The FTC Takes a Cautious Look at E-Markets
The Federal Trade Commission met on June 29 and 30 of this year to discuss the emergence of B2B e-commerce in the global marketplace, bringing together a panel of experts on B2B commerce, including B2B executives and an array of market analysts and watchful investors. Industry participants were selected because of their roles in helping to define electronic commerce.
Susan DeSanti, FTC director of policy planning and head spokesperson for the panel that met for eight weeks preceding the June meetings, said, "B2B marketplaces have the potential to generate remarkable savings. Those savings can enable businesses to operate more efficiently and provide lower prices too, along with greater innovation thus benefiting consumers. Antitrust policy takes those savings into account so it is important to understand that they do happen. This is especially true in those cases where savings arise because of the new technology underlying B2B marketplaces, and this can make markets more, not less competitive. We need to develop the best understanding possible of how to answer the long-standing traditional antitrust questions in the context of this new technology."
Steve Kafka, an analyst with Forrester Research who spoke at the conference, warns of possible accountability problems with online supply side services. At some point, the question arises as to who the actual provider of services is and whether they are accredited to sell these services and commodities. Questions surface regarding notions such as dispute resolution, online due diligence and online risk management.
Insiders wonder whether policy directives will go the way of regulation, turning the B2B marketplace into a public utility for information and procurement resources, or if free market philosophy will foster a competitive environment leading to technical innovation and revolutionary means of production.
Tim Muris, counselor at law firm Howrey & Simon, who attended the conference, feels market forces should be the driver. "What we've seen here is that there is little law and the economies are very complex. What we don't want to see at the federal level is a cheap consent agreement because the first steps the government takes are going to have a profound impact. Since we don't know what that impact is and the history of regulation has been one of unintended consequences, caution in exercising restrictions is very much in order."
DeSanti pointed out the concerns that are raised by these electronic markets are the same concerns that have been raised by traditional joint ventures and mergers. One of the questions she asks is, "are there any deals that require all of the suppliers to use that marketplace exclusively?"

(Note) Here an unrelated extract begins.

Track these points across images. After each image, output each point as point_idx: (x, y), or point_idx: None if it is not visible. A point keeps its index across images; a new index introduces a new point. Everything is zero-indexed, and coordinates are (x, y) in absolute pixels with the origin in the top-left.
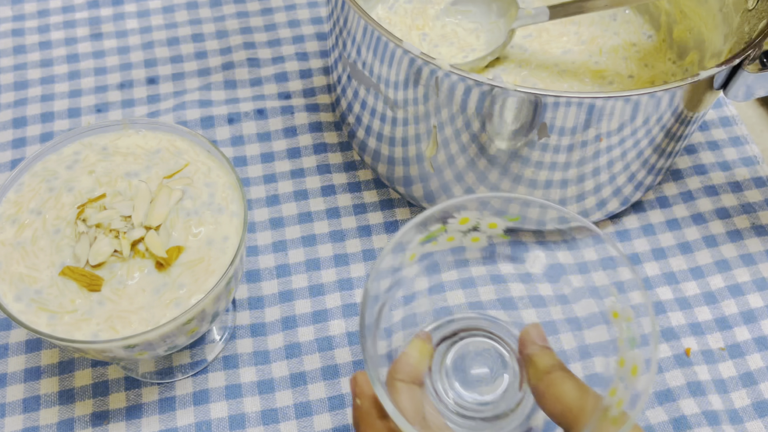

The conference also examined the Department of Justice action against the airline industry for passively colluding through the Airline Tariff Publishers electronic market in the early 1990s. In that case, the airlines were basing future prices on other airlines' future pricing. After the action, the airlines signed a consent agreement not to share future prices. The case drew a line between commodities options, which are hedges against wild fluctuations in pricing, and the process of price signaling through electronic markets. DeSanti said that if companies wanted to exchange information about future prices they would have to convince a skeptical FTC that it would somehow benefit consumers.
Another question that people are asking about B2B markets is whether they will converge in a process called a network effect. The more people that can communicate through a single network like the telephone, the more valuable it becomes to everyone. Similarly, in B2B markets, the more buyers and suppliers you can reach through a single exchange, the more valuable it becomes. However, sometimes the effect is so powerful you end up with only one network or market. DeSanti said that the main concern with a single network is that if one competitor is being excluded from the market, that could raise their costs since the market might be the most efficient place to get transactions done.
Traditionally, the government has addressed this issue by creating common carriers in the phone and rail industry, which are obligated to provide the same service to everyone. But DeSanti notes, "No one is looking at common carrier regulation at this point. Part of the reason for that is there are no factual circumstances that present that kind of issue. There are a number of people who don't think that will happen. One of the reasons that some people are skeptical is that they believe the B2B marketplaces will develop interoperability. For example, we used to have just AT&T, and now we have AT&T, MCI and Sprint. What makes that feasible is interoperability. If the B2B markets evolve in that direction, then the theory is that regulation will not be necessary."
The FTC's involvement signals a recognition of just how large an effect e-
commerce technologies will have on the financial frontier and this practical style of cautious information gathering before making policy is welcomed if the intention is to make B2B enterprise more valuable for collective interests. DeSanti explained, "What we were hearing at the workshop is that we are just at the bottom half of the first inning. There are some B2B markets that are operating, and many more that are in the planning stages. It is important not to act prematurely in an area that is very much in its infancy."